One negative side effect of this is when the firewall decides to end a connection due to inactivity. Some networking devices have a timeout period so idle connections are cut off. This can have unpleasant results for the users of an application.
I first came across this problem while working for a new customer a long time ago. I was frequently asked to kill database sessions that held row level locks and were blocking other transactions. After a while, I noticed a pattern. The locking problems always started after the blocking session had held the lock and been idle for at least 900 seconds. When this was described to the users, they added that they have to log in again after lunch, or coffee breaks, etc. I referred this issue to the network administrator, (who sat next to me and so couldn’t ignore me), who soon realised that the cause was a NAT’ing router. The router cut off the (fat client) application’s session after the user had been idle for 15min. The timeout was increased and users were asked to log out of the application when finished for the day. Problem solved.
The SQLNET.LOG on a database server can show a DBA that idle connections are being cut off, eg a recent example I saw on Solaris:
***********************************************************************
Fatal NI connect error 12170.
VERSION INFORMATION:
TNS for Solaris: Version 10.2.0.3.0 - Production
Oracle Bequeath NT Protocol Adapter for Solaris: Version 10.2.0.3.0 - Production
TCP/IP NT Protocol Adapter for Solaris: Version 10.2.0.3.0 - Production
Time: 01-JUL-2009 03:31:04
Tracing not turned on.
Tns error struct:
ns main err code: 12535
TNS-12535: TNS:operation timed out
ns secondary err code: 12560
nt main err code: 505
TNS-00505: Operation timed out
nt secondary err code: 145
nt OS err code: 0
Client address: (ADDRESS=(PROTOCOL=tcp)(HOST=nn.nn.nn.nn)(PORT=57922))

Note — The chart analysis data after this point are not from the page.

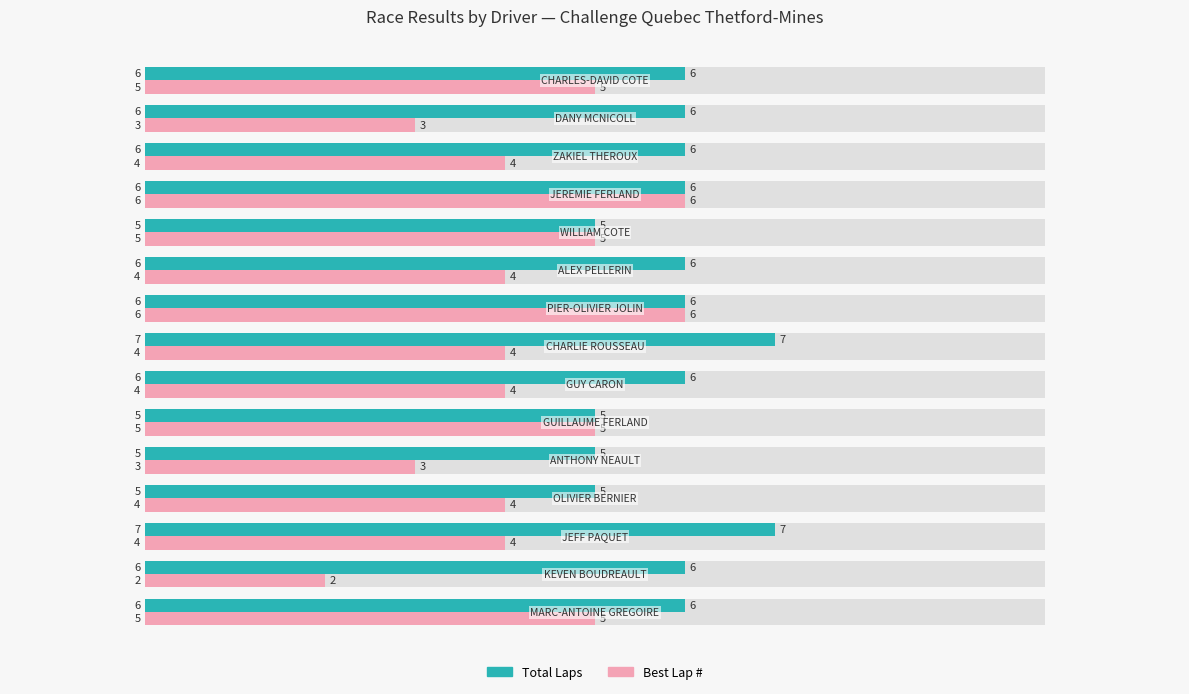

How many data points does each series have?

15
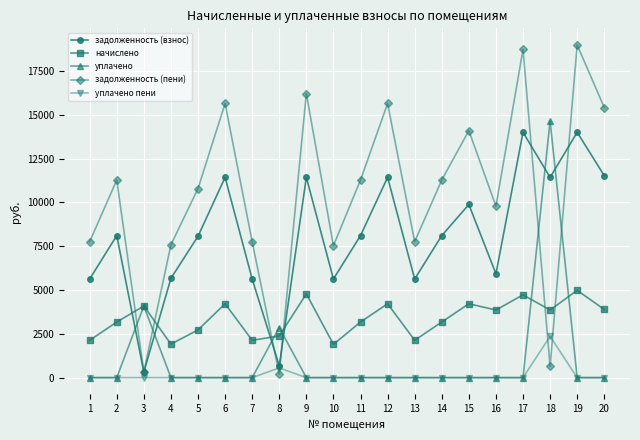

Is the value of уплачено пени at 2 greater than the value of задолженность (взнос) at 1?

No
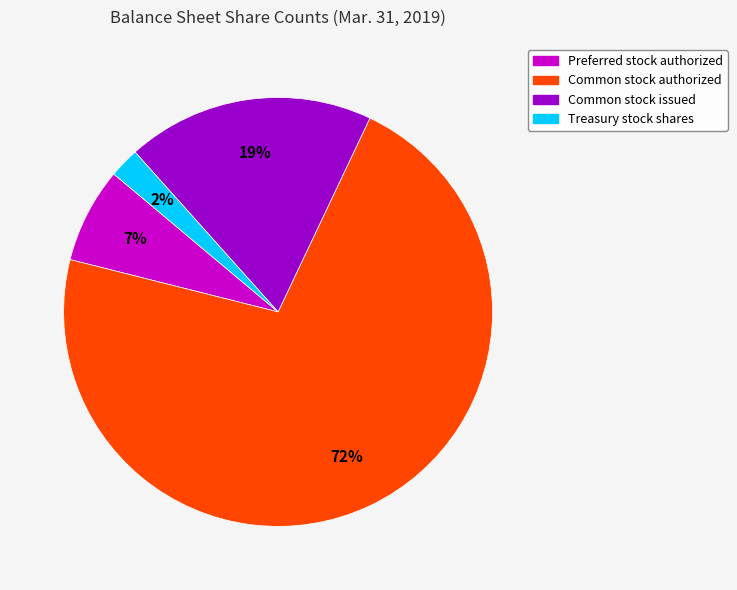

Does any single category account for the majority?

Yes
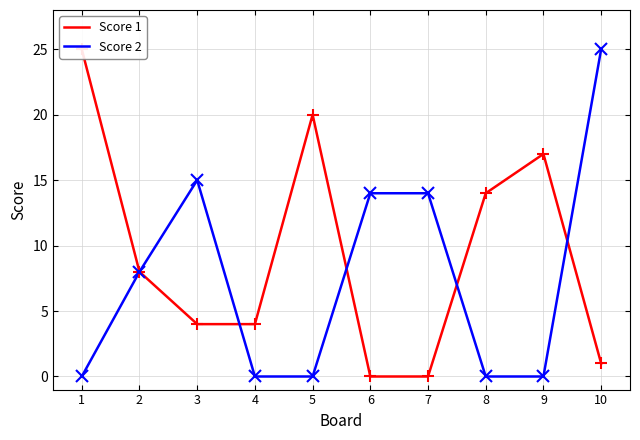

At how many categories does at least one series exceed 18?

3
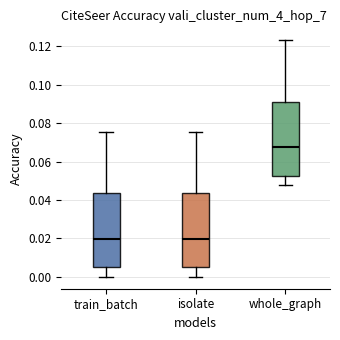

Reading left to right, read every box against the y-axis: the position of its median line, the range the box covers, and the ends of its whiskers. The values are not printed on the chart, so give them approximately, as read against the axis.

train_batch: median 0.020, box 0.006 to 0.044, whiskers 0.000 to 0.076
isolate: median 0.020, box 0.006 to 0.044, whiskers 0.000 to 0.076
whole_graph: median 0.068, box 0.052 to 0.092, whiskers 0.048 to 0.124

In this example, the Solaris error 145 shows that the disconnection was not due to an Oracle setting or database problem, (as some parties were insisting), but was actually from a connection timeout at the OS level. (Look up error number 145 in /usr/include/sys/errno.h ).

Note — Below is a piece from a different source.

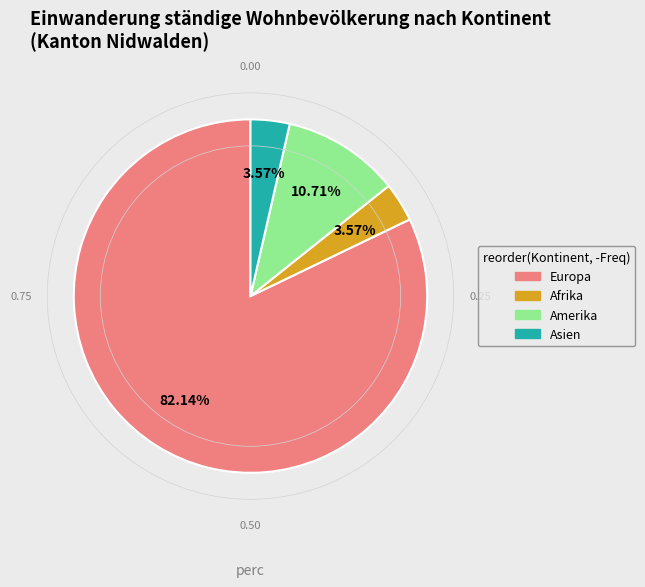

To the nearest percent, what portion does Asien represent?

4%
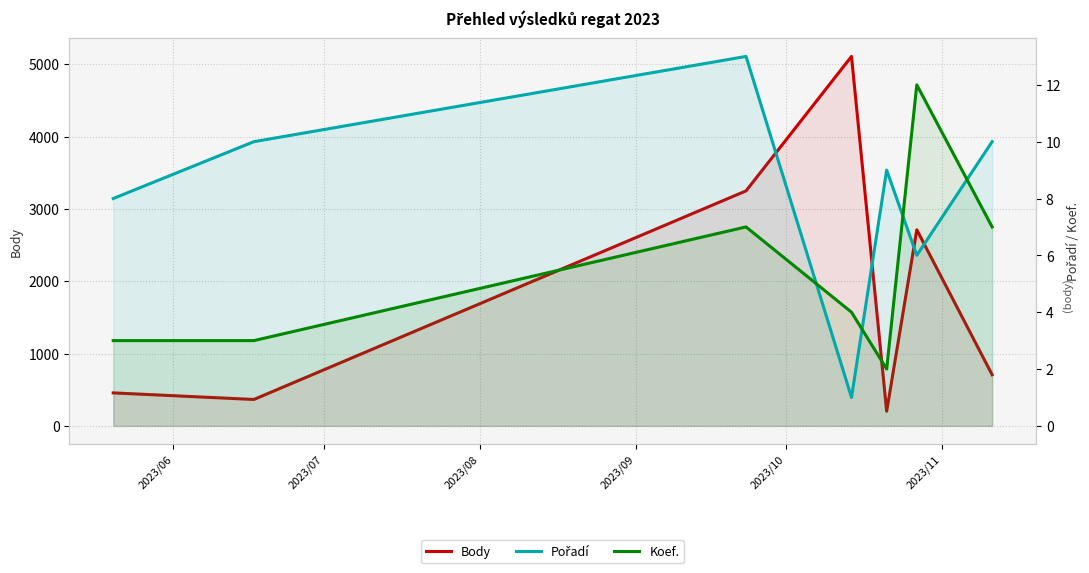

What is the value of the Pořadí point at the 2nd from the left?

10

In this case I needed more evidence to prove my explanation to others, so I recorded the connected database sessions and their idle times, then matched these errors to idle sessions that had disappeared at the same time. Recording this data for a while showed that only sessions that were idle for a certain amount of time were cut off. Later, the network support staff were able to confirm the idle connection timeout setting.
Over the years, my attempts to persuade network administrators to increase the timeout period have often met resistance, because the timeout exists to free up resources. An alternative is to use some sort of keep alive packets. There are various places keep alives can be enabled, eg at the Windows OS level or in PuTTy. For Oracle databases, SQLNET.EXPIRE_TIME can be used. Although SQLNET.EXPIRE_TIME was intended as a dead connection detection (DCD) method, a side effect of sending probe packets between the database server and client/application server is that the connection remains active. Set the SQLNET.EXPIRE_TIME to less than the firewall timeout and the problem is solved.
Another work around for applications that use connection pools is to keep each connection active by checking running a simple SQL statement at regular intervals.